筆者は体力に自信がある。浪人のときに始めたランニングが30年以上続き、毎朝ランニングをしている。20代には頻繁に大会に出場し、素人ながらフルマラソンでは2時間54分、100kmウルトラマラソンでは11時間47分のベストタイムを持つ(今は到底無理である)。
しかし、その自信が見事に打ち砕かれたのが、真冬の北海道札幌市で体験した「雪の中でのごみ収集」だ。
これまで経験してきた清掃現場では、過酷なごみ収集の現場を体験させてもらったが、なんとか作業を完遂させてきた。札幌市の雪の中の収集では、雪の中という不慣れな作業環境ということもあり、体力的にも、作業のスピードにもついていけなかった。結果、作業の進捗が大幅に遅れ、最後は仲間の皆さんにフォローしてもらうという大迷惑をかけてしまった。
本稿では、筆者が経験した雪の中の収集の実態を紹介するとともに、そこに勤務する清掃職員の方々の仕事に対する想いを伝える。
札幌市での収集作業の現場
「札幌市の雪の中の収集を体験してください」とオファーを出していただいたのは、札幌市西清掃事務所の田中有人氏である。2018年に筆者が登壇した講演で知り合った。

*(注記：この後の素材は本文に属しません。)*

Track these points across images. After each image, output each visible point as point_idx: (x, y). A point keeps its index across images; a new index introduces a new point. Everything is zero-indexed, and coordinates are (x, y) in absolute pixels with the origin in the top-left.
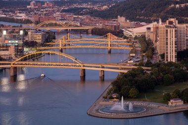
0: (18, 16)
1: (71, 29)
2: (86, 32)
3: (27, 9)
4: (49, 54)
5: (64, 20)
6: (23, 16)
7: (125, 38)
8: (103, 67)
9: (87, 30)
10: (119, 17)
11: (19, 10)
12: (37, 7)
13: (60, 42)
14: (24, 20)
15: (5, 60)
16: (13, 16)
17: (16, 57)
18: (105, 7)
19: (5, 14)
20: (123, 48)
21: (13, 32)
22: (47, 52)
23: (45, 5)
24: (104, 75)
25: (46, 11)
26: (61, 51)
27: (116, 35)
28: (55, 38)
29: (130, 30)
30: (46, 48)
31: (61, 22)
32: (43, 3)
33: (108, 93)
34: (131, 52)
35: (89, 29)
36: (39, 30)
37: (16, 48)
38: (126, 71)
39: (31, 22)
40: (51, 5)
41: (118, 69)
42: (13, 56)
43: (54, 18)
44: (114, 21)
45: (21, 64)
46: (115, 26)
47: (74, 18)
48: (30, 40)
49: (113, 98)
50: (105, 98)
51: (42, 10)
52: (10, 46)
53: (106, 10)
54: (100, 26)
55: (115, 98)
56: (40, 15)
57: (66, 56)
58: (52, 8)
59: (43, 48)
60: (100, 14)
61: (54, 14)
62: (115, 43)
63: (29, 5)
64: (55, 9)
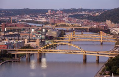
0: (40, 20)
1: (75, 28)
2: (86, 30)
3: (46, 15)
4: (62, 44)
5: (71, 22)
6: (43, 20)
7: (112, 34)
8: (98, 54)
9: (86, 29)
10: (107, 20)
11: (41, 16)
12: (52, 14)
13: (69, 37)
14: (44, 22)
15: (33, 48)
16: (37, 19)
17: (41, 46)
18: (97, 14)
19: (32, 18)
20: (110, 41)
21: (38, 30)
22: (60, 43)
23: (58, 13)
24: (99, 59)
25: (59, 16)
26: (70, 42)
27: (105, 32)
28: (65, 34)
29: (115, 29)
30: (60, 40)
31: (68, 24)
32: (56, 11)
33: (102, 71)
34: (116, 44)
35: (87, 28)
36: (55, 29)
37: (41, 40)
38: (114, 57)
39: (49, 24)
40: (62, 13)
41: (108, 55)
42: (39, 45)
43: (64, 21)
44: (104, 23)
45: (44, 51)
46: (105, 27)
47: (77, 21)
48: (49, 35)
49: (106, 74)
50: (101, 74)
51: (56, 16)
52: (36, 39)
53: (98, 16)
54: (94, 26)
55: (108, 74)
56: (54, 19)
57: (74, 46)
58: (62, 14)
59: (58, 41)
60: (94, 19)
61: (64, 18)
62: (105, 38)
63: (47, 12)
64: (65, 15)
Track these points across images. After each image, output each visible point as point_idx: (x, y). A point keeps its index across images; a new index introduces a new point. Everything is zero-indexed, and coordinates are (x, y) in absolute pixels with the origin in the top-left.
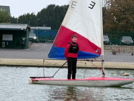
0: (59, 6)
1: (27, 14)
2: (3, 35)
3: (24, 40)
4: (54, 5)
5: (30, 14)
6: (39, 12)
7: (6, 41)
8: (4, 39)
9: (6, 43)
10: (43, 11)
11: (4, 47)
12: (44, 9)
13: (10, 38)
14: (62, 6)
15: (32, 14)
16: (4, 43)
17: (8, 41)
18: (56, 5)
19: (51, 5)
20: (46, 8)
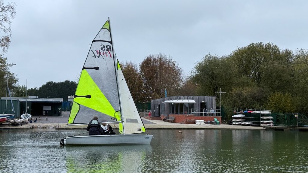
0: (56, 82)
1: (31, 89)
2: (44, 106)
3: (59, 109)
4: (52, 82)
5: (33, 89)
6: (40, 88)
7: (46, 111)
8: (44, 109)
9: (46, 112)
10: (44, 86)
11: (45, 115)
12: (44, 85)
13: (49, 108)
14: (58, 83)
15: (35, 89)
16: (45, 112)
17: (48, 111)
18: (54, 82)
19: (50, 82)
20: (46, 84)
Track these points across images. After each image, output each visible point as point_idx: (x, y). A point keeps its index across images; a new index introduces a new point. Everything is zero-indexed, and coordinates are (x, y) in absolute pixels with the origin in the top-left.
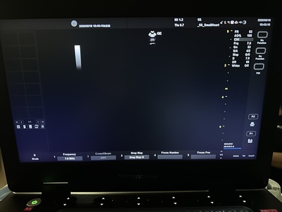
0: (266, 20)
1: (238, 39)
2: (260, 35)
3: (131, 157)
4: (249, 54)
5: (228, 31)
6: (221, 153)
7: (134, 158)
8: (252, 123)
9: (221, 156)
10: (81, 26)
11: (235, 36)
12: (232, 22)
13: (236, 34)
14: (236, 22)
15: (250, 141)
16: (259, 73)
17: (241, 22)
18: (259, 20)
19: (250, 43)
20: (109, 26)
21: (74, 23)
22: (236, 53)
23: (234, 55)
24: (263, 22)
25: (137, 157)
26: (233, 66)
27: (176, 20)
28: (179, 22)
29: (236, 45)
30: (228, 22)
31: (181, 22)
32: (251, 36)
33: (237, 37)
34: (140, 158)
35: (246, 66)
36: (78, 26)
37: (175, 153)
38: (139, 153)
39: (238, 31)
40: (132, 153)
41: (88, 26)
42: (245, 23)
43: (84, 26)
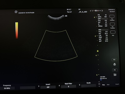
0: (113, 10)
1: (100, 19)
2: (111, 16)
4: (107, 26)
5: (94, 17)
6: (99, 83)
8: (115, 64)
9: (99, 85)
10: (19, 13)
11: (98, 17)
12: (96, 11)
14: (98, 11)
15: (115, 75)
16: (113, 35)
17: (100, 11)
18: (109, 10)
19: (106, 20)
20: (34, 13)
21: (16, 12)
23: (99, 26)
24: (111, 11)
27: (68, 10)
29: (100, 21)
30: (94, 10)
31: (70, 11)
32: (106, 17)
33: (99, 18)
39: (99, 15)
41: (23, 13)
42: (102, 11)
43: (21, 13)
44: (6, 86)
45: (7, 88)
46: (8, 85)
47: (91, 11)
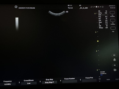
0: (113, 6)
1: (100, 15)
2: (111, 12)
3: (46, 83)
4: (107, 22)
6: (100, 78)
7: (48, 83)
8: (115, 59)
9: (100, 80)
10: (19, 8)
12: (97, 7)
13: (99, 12)
14: (99, 7)
15: (115, 70)
16: (114, 32)
17: (101, 7)
18: (110, 6)
19: (107, 17)
20: (34, 8)
21: (16, 7)
22: (100, 21)
23: (99, 22)
24: (112, 7)
25: (50, 82)
26: (100, 28)
27: (68, 5)
28: (70, 7)
29: (100, 18)
30: (95, 7)
32: (106, 13)
34: (51, 82)
35: (106, 28)
36: (18, 8)
37: (73, 79)
38: (50, 79)
39: (100, 11)
40: (46, 80)
41: (23, 8)
42: (103, 7)
43: (21, 8)
44: (7, 82)
45: (8, 84)
46: (8, 81)
47: (92, 7)
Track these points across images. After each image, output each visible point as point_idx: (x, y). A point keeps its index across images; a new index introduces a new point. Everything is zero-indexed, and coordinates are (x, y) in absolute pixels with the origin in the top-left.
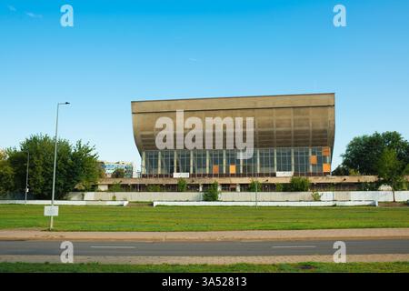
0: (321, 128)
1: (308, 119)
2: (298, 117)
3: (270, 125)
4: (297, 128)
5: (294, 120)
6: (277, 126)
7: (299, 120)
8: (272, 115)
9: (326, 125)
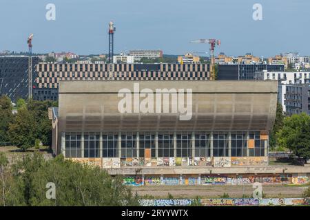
0: (262, 114)
1: (249, 105)
2: (240, 102)
3: (211, 110)
4: (238, 114)
5: (236, 106)
6: (217, 112)
7: (241, 105)
8: (213, 100)
9: (267, 111)
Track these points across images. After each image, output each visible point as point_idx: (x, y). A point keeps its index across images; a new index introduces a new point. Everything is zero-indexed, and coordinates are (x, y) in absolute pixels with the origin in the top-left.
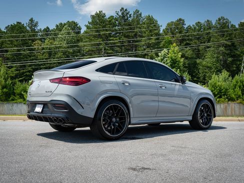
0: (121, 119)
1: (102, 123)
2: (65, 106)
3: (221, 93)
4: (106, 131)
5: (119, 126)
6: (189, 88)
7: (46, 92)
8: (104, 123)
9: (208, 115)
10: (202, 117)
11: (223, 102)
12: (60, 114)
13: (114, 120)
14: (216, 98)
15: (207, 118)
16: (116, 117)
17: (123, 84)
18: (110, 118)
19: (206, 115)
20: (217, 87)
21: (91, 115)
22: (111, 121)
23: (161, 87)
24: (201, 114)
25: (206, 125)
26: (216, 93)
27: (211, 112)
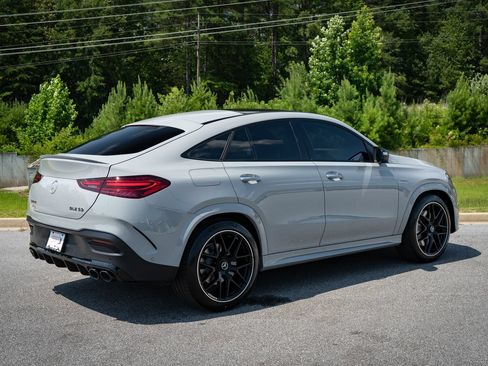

収集体験は2019年1月30日~2月1日までの3日間の日程で準備が進んでいった。1日目は指導啓発や訪問収集を行う「ごみパト隊」に同行して雪の中での作業環境に慣れ、2日目、3日目は収集作業を体験するという計画で進められた。
収集作業当日、雪はやんでいたが、これまでに降り積もった雪の中での収集となった。職員の皆さんからすれば「ふつうの日」なのであるが、慣れぬ者からすると「こんな作業環境で収集作業をするのか」という思いであった。
清掃職員のユニフォームを着て、雪靴と防寒具をまとって現場へと出ていった。東京とは異なる、肌を突き刺すような寒さの中で準備体操を行い、清掃車に向かった。